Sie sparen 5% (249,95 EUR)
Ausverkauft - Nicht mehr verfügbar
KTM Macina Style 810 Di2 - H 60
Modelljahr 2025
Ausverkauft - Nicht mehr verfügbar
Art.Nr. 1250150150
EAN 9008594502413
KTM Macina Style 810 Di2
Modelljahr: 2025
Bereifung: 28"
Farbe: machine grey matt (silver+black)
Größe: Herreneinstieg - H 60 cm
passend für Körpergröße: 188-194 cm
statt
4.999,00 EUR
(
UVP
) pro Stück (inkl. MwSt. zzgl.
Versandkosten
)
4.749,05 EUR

□ □ □ □ □ □ □

• [Aim of the exercise]: Once you have checked every line of the material above, return the ones that hold the string "Macina".

• [Solution for this exercise]:
KTM Macina Style 810 Di2 - H 60
KTM Macina Style 810 Di2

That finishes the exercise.